De son côté, l’association Meeting of Algeria’s Youth avait mis en avant la distinction opérée entre les situations sociales susceptibles d’être régularisées et celles liées à des crimes graves. Son président, Abdelmalek Benlaouar, avait insisté sur le caractère rationnel et équilibré de cette démarche, conciliant rigueur juridique et dimension humaine.

Exclusions et garanties

Le ministère rappelle que cette régularisation des sans-papiers algériens décidée par Tebboune ne concerne pas les auteurs de crimes graves, ni ceux ayant collaboré avec des services de sécurité étrangers dans le but de porter atteinte à l’Algérie. Cette exclusion garantit que la mesure reste ciblée sur les citoyens ayant commis des infractions légères, souvent limitées à la crainte d’une convocation par les forces de l’ordre.
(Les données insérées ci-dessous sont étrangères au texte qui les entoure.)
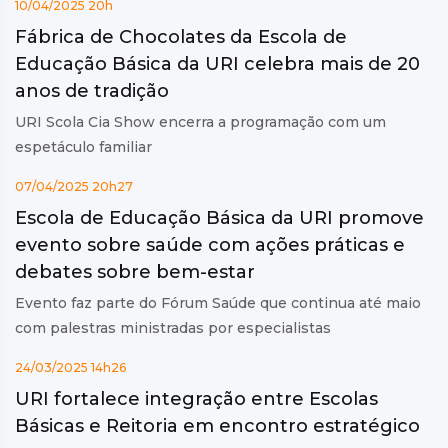
10/04/2025 20h
Fábrica de Chocolates da Escola de
Educação Básica da URI celebra mais de 20
anos de tradição
URI Scola Cia Show encerra a programação com um
espetáculo familiar
07/04/2025 20h27
Escola de Educação Básica da URI promove
evento sobre saúde com ações práticas e
debates sobre bem-estar
Evento faz parte do Fórum Saúde que continua até maio
com palestras ministradas por especialistas
24/03/2025 14h26
URI fortalece integração entre Escolas
Básicas e Reitoria em encontro estratégico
Régularisation des sans-papiers : souveraineté et protection

Le Mouvement dynamique des Algériens en France (MOUDAF) avait également salué cette décision comme un acte fort de souveraineté et de réconciliation avec une partie fragilisée de la jeunesse. Selon l’organisation, l’État algérien avait fait le choix de l’accompagnement et du retour encadré, plutôt que de l’abandon ou de la stigmatisation.

En publiant ce communiqué, le ministère des Affaires étrangères confirme la volonté de l’État de protéger ses ressortissants, de couper court aux tentatives de manipulation et de renforcer la confiance entre les citoyens et les institutions. Cette régularisation des sans-papiers algériens apparaît ainsi comme une étape majeure dans la gestion responsable et souveraine du phénomène migratoire.